Huff earned the award for the Georgia Museum of Agriculture exhibit “Carver & Polk: Crossover of Agriculture and Photography in the early 20th Century”, which is based on the friendship of photographer Prentice Herman Polk and agriculturalist George Washington Carver.
“It is an honor that an exhibit so special to so many of us who worked on it merited recognition from our museum peers from across the state,” Huff said.
The “Carver & Polk” exhibit stemmed from another exhibit featured years earlier. In 2016, Huff and former intern Jackson Short began planning “The Photo Booth” exhibit to create a meaningful way to display the GMA’s collection of cameras and motion picture projectors dating to the early 1900s. The focus of that exhibit shifted over the next several years to Polk, whose work spanned the 20th century.
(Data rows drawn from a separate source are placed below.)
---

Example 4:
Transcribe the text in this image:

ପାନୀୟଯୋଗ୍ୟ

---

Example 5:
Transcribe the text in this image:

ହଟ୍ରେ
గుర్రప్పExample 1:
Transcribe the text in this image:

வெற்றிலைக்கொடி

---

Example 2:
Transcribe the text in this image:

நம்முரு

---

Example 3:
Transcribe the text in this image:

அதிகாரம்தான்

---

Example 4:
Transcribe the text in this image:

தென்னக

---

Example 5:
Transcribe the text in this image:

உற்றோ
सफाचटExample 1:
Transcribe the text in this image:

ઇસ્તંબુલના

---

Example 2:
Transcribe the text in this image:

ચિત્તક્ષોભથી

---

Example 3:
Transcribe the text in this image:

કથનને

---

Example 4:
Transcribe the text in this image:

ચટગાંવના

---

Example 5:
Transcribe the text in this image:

Carver was not only Polk’s most famous photographic subject, but also his favorite.
The exhibit portrays the well-known “Carver in the Greenhouse” photo, taken in 1938 at Tuskegee University where they both worked. Two life-like figures are placed in such a way that one half of the room portrays Polk’s photography studio and office, and the other shows Carver’s greenhouse exactly as seen in the famous photo.
In the middle of both settings, the men meet and are staged as if Polk is taking the exact photo, capturing the moment as it happened in real life in 1938. Using Polk’s story and timeline as a vehicle, the exhibit also displays a collection of cameras, motion picture projectors, and roll film from the same period.
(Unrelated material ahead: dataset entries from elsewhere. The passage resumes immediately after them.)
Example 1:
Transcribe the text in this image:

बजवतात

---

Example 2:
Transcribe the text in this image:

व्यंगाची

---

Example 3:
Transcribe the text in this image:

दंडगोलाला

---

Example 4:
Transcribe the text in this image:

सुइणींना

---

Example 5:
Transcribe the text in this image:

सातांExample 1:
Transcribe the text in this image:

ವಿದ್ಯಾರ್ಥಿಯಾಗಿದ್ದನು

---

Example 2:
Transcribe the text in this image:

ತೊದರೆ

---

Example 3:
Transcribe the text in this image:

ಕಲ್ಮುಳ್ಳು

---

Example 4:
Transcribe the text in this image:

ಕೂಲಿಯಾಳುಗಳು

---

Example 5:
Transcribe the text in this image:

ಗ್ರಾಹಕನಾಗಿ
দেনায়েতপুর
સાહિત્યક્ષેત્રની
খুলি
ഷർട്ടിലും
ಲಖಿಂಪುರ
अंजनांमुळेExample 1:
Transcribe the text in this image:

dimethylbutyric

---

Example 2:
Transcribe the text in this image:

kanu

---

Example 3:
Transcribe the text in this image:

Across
Huff worked with a museum mannequin builder who used Carver’s height and eye color and did a custom hair implant to match his hairstyle and mustache from the greenhouse photo. The same process was used for Polk’s figure. The exhibit, installed with the help of intern Seth Williams from Sylvester, also features hidden bonus facts, or “Easter eggs”, scattered throughout the exhibit.
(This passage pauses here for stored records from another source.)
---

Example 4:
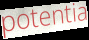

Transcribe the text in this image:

potentia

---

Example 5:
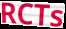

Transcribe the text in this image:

RCTs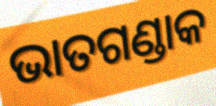
ଭାତଗଣ୍ଡାକ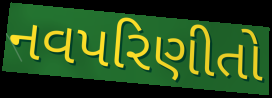
નવપરિણીતોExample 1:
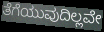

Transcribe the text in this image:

ತೆಗೆಯುವುದಿಲ್ಲವೇ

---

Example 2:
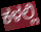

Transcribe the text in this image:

ಕಳಲ್ಲಿ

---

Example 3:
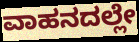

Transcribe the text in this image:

ವಾಹನದಲ್ಲೇ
Huff also worked with GMA restoration specialist David King to create a replica of Carver’s greenhouse table from the photo. The table is custom-built, including the round sawmill cuts on the lumber which was rough-sawn on the museum’s 19th Century steam-powered sawmill. Huff said the Tuskegee University Archives were an incomparable source of information on Carver and Polk.
The Georgia Association of Museums is a private, non-profit statewide organization dedicated to encouraging growth and improving professional practices of museums and non-profit galleries throughout the state. Huff is serving her sixth term on the Board of Directors and was a presenter at this year’s conference.